When did I pass that time in my life where Facebook became less of a social experiment and more of the June edition of Better Homes and Gardens magazine? I am pretty sure this happened overnight because why else would I be in such shock? And why do I now have an overwhelming feeling to get married, have a baby, take a picture of the breakfast-in-bed my husband made for me AND post it all on Facebook. You know that expression that old people use…the one that ends in, “or whatever you kids are doing now a days?” Maybe this is what us kids are doing now a days.
I feel like I’m in the 2001 remake of Josie and the Pussycats (the one with Rachel Leigh Cook and Rosario Dawson and Tara Reid?) *crickets* Oh come on! None of you know what I’m talking about, do you? *sigh* I suppose you should google it…no one understands me!
Anyway, I feel like my friends and Facebook are trying to brain wash me. Like, this is what your life is supposed to be like at this moment. Apparently I’m at that age where you get hitched and start a family…you make or eat really good food? Maybe I missed that train or perhaps was too busy doing everything else wrong.

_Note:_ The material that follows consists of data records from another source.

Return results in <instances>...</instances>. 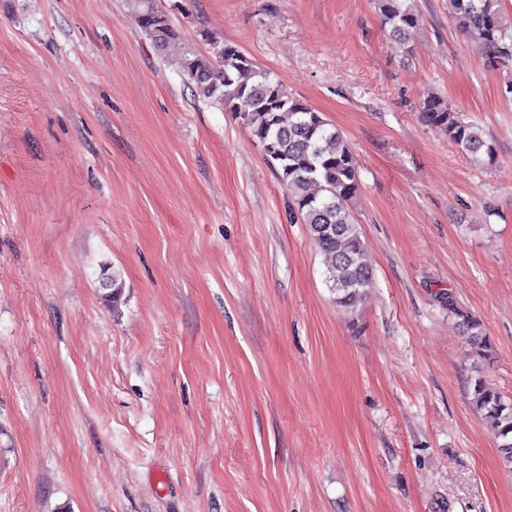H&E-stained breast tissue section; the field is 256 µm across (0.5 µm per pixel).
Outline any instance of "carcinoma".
<instances>
[{
    "label": "carcinoma",
    "instance_id": "cac0c4a2",
    "mask_svg": "<svg viewBox=\"0 0 512 512\" xmlns=\"http://www.w3.org/2000/svg\"><path fill=\"white\" fill-rule=\"evenodd\" d=\"M382 23L391 36L404 39L416 28L414 0H375ZM135 21L162 46L175 36L174 26L155 0H129ZM448 12L465 34L479 40L492 59L512 57V29L503 21L499 0H448ZM208 57L187 53L184 75L198 97L233 112L249 130L281 186L291 210L307 225L320 249L326 281L336 305L354 309L372 286V270L364 259L361 231L355 222L354 202L360 175L346 138L285 83L262 69L235 44ZM423 123L448 137L462 153L480 165L495 163L497 154L480 125L462 119L447 100L431 96L420 112ZM448 312L461 319L468 341L487 356L492 346L481 325L462 312L452 293L442 295ZM475 410L501 440L502 463L512 471V400L507 401L482 379L471 382Z\"/></svg>",
    "mask_w": 512,
    "mask_h": 512
}]
</instances>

Is anyone reading this feel like maybe we’re on the same boat here?
I’m sure our lives are what we make of them and maybe I was being brain washed into thinking that perhaps I am missing something by not having had my wedding or my first child. But I can assure you, these things haven’t totally been written off in my life. And who knows? Maybe by the time I get around to doing these things, there will still be a select few who are still in the same place I am…the last of the good ones.